Look closely at these two cruise ships. Except for the name and the funnel, they are almost identical. In fact they are sister ships both owned by Carnival Cruise lines. Also in common, they both suffered major incidents, both incidents preventable with better engineering and both incidents causing damage to customers, the company and the cruise industry as a whole.
The Costa Concordia sank off the coast of Italy on January 13th, 2012 with tragic loss of life by colliding with a rock. A rock that was well known, existed on nautical charts for generations and on a route that this particular ship had traversed over 100 times. But somehow they still hit the rock. More significantly than that, the ship could not survive it. Why?
The Carnival Splendor made international news last year as the SPAM cruise. After a break in a crank shaft, a fire broke out in one of the engine rooms and caused a failure. A single failure that also disabled all other engines* and power generators on the ship, leaving it immobile and powerless in the Pacific Ocean, where food (Spam as it requires no refrigeration) was air dropped to the 3,000+ passengers while it was towed back for days to San Diego. Why?
Stuff happens. It happens on cruise ships and it happens in Data Centers. More than 80% of all Data Center service outages are caused by human error and in the other 20%, stuff breaks or fails to perform as expected.
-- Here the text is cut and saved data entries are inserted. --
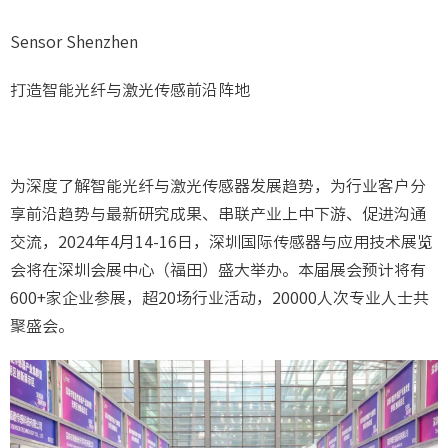
Sensor Shenzhen
打造智能光纤与激光传感前沿阵地
为深度了解智能光纤与激光传感器发展趋势，为行业客户分
享前沿趋势与最新研究成果、串联产业上中下游、促进沟通
交流，2024年4月14-16日，深圳国际传感器与应用技术展览
会将在深圳会展中心（福田）盛大举办。本届展会预计将有
600+家企业参展，超20场行业活动，20000人次专业人士共
聚盛会。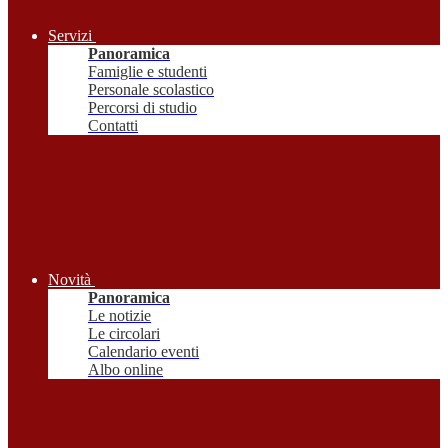
Servizi
Panoramica
Famiglie e studenti
Personale scolastico
Percorsi di studio
Contatti
Novità
Panoramica
Le notizie
Le circolari
Calendario eventi
Albo online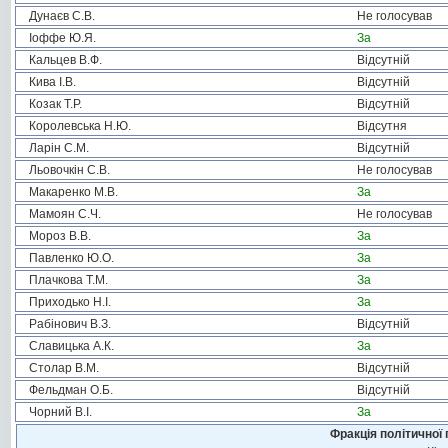
Дунаєв С.В.
Не голосував
Іоффе Ю.Я.
За
Кальцев В.Ф.
Відсутній
Кива І.В.
Відсутній
Козак Т.Р.
Відсутній
Королевська Н.Ю.
Відсутня
Ларін С.М.
Відсутній
Льовочкін С.В.
Не голосував
Макаренко М.В.
За
Мамоян С.Ч.
Не голосував
Мороз В.В.
За
Павленко Ю.О.
За
Плачкова Т.М.
За
Приходько Н.І.
За
Рабінович В.З.
Відсутній
Славицька А.К.
За
Столар В.М.
Відсутній
Фельдман О.Б.
Відсутній
Чорний В.І.
За
Фракція політичної 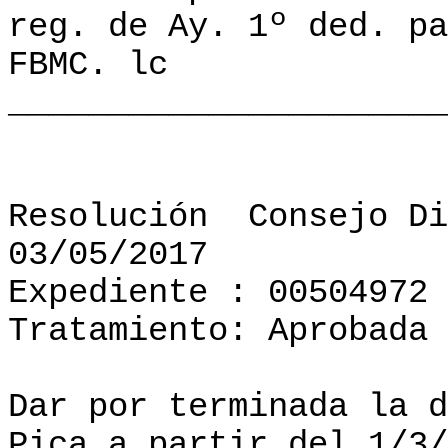
reg. de Ay. 1º ded. pa
FBMC. lc
______________________
Resolución
Consejo Di
03/05/2017
Expediente : 00504972
Tratamiento: Aprobada
Dar por terminada la d
Pica a partir del 1/3/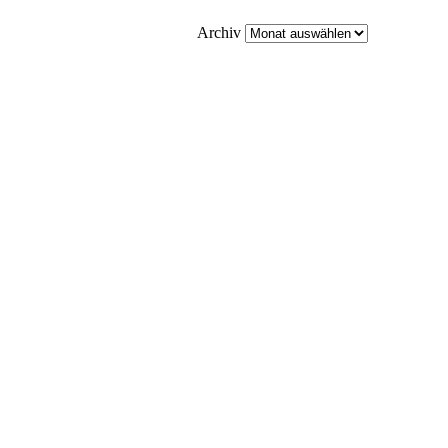
Archiv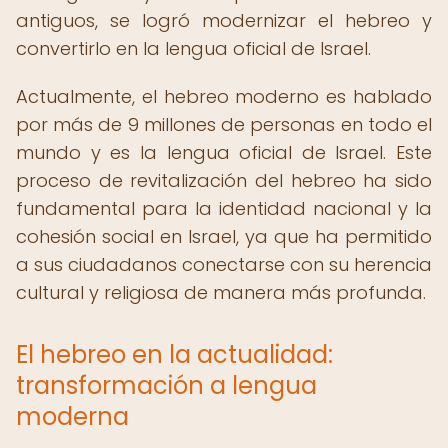
antiguos, se logró modernizar el hebreo y
convertirlo en la lengua oficial de Israel.
Actualmente, el hebreo moderno es hablado
por más de 9 millones de personas en todo el
mundo y es la lengua oficial de Israel. Este
proceso de revitalización del hebreo ha sido
fundamental para la identidad nacional y la
cohesión social en Israel, ya que ha permitido
a sus ciudadanos conectarse con su herencia
cultural y religiosa de manera más profunda.
El hebreo en la actualidad:
transformación a lengua
moderna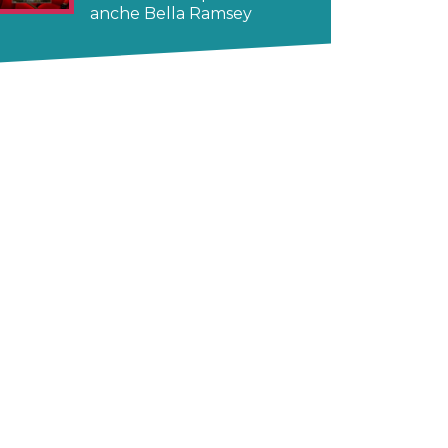
anche Bella Ramsey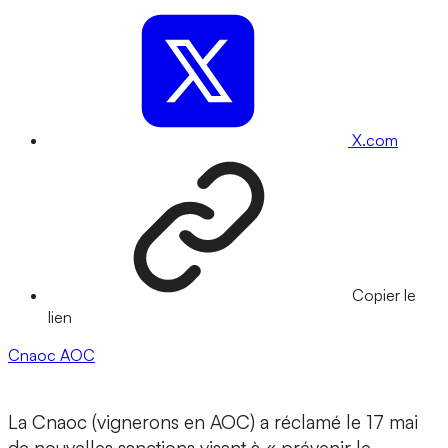
X.com
Copier le
lien
Cnaoc
AOC
La Cnaoc (vignerons en AOC) a réclamé le 17 mai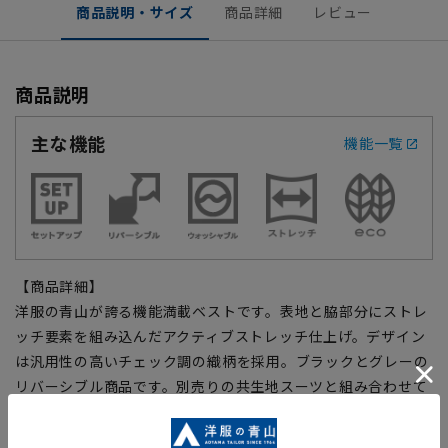
商品説明・サイズ
商品詳細
レビュー
商品説明
主な機能
機能一覧
【商品詳細】
洋服の青山が誇る機能満載ベストです。表地と脇部分にストレ
ッチ要素を組み込んだアクティブストレッチ仕上げ。デザイン
は汎用性の高いチェック調の織柄を採用。ブラックとグレーの
リバーシブル商品です。別売りの共生地スーツと組み合わせて
スリーピーススーツとして着用も可能。自分だけの仕様にカス
タマイズできます。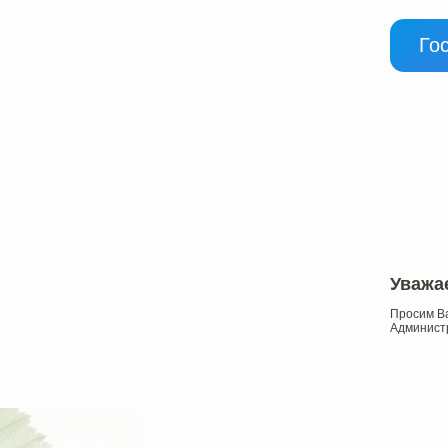
Го
Уважа
Просим Ва
Администр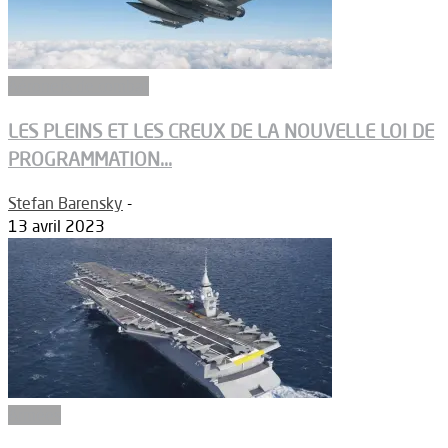
Aéronefs de combat
LES PLEINS ET LES CREUX DE LA NOUVELLE LOI DE
PROGRAMMATION...
Stefan Barensky
-
13 avril 2023
Armées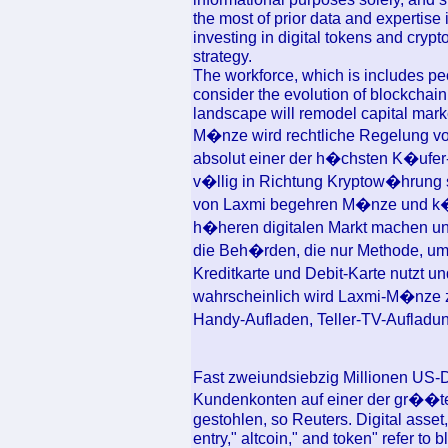
the most of prior data and expertise 
investing in digital tokens and crypt
strategy.
The workforce, which is includes pe
consider the evolution of blockcha
landscape will remodel capital marke
M�nze wird rechtliche Regelung v
absolut einer der h�chsten K�ufer-M
v�llig in Richtung Kryptow�hrung s
von Laxmi begehren M�nze und k�
h�heren digitalen Markt machen un
die Beh�rden, die nur Methode, um 
Kreditkarte und Debit-Karte nutzt u
wahrscheinlich wird Laxmi-M�nze 
Handy-Aufladen, Teller-TV-Aufladu
Fast zweiundsiebzig Millionen US-D
Kundenkonten auf einer der gr��t
gestohlen, so Reuters. Digital asset,"
entry," altcoin," and token" refer to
Good architecture whether that is Naval Architecture or IT Architecture anticipates issues, prevents them where possible and perhaps most importantly has a recovery process that does not sink you or leave you powerless and adrift.
Despite have multiple engines, the Carnival Splendor had one or more single points of failure in the mechanical design that completely disabled the ship. The Carnival/Costa Concordia had at least two fatal design flaws in navigation (control) systems and in hull (resiliency) design. Should the architects of these two ships have:
anticipated the loss of an engine ?– yes
anticipated the possibility of human error in navigation ? – yes
anticipated that the ship could hit a rock and require flood control chambers ?– yes
Now look at your data center.
does your IT architecture anticipate and compensate for the loss of critical components?
does your IT architecture include the possibility of human error in operations and work to prevent, reduce and worst case compensate for the error?
is your IT architecture resilient? Can it bounce back from a hit quickly and keep your business running?
Another thing also in common with Cruise Ships is that your IT architecture design decisions are best made at the point of initial construction. It’s going to be be very expensive to add those water tight doors to Deck 6 later, just as it is to add resilience features to your architecture once it is already in production.
What’s the real cost of bad IT architecture? Part of it is the business interruption and disruption of having a system down and the associated “cruise refunds” for your customers but the real cost is in trust.
When people don’t trust the service to be there when they need it and become concerned that the service may impact their safety or the safety of their business, they stay away. Today, how many people will be booking their Mediterranean cruise? How long will it take for that industry to recover?
The true cost of bad IT architecture is immense. Don’t cut corners. Hire great architects to design something that won’t sink your business.
(* Carnival Splendor diesel-electric propulsion system consisted of two engine rooms with three banks of Wärtsilä 1.3 Mw diesel engines each. 1 engine failure took out the other 5 engines. Engineering Report )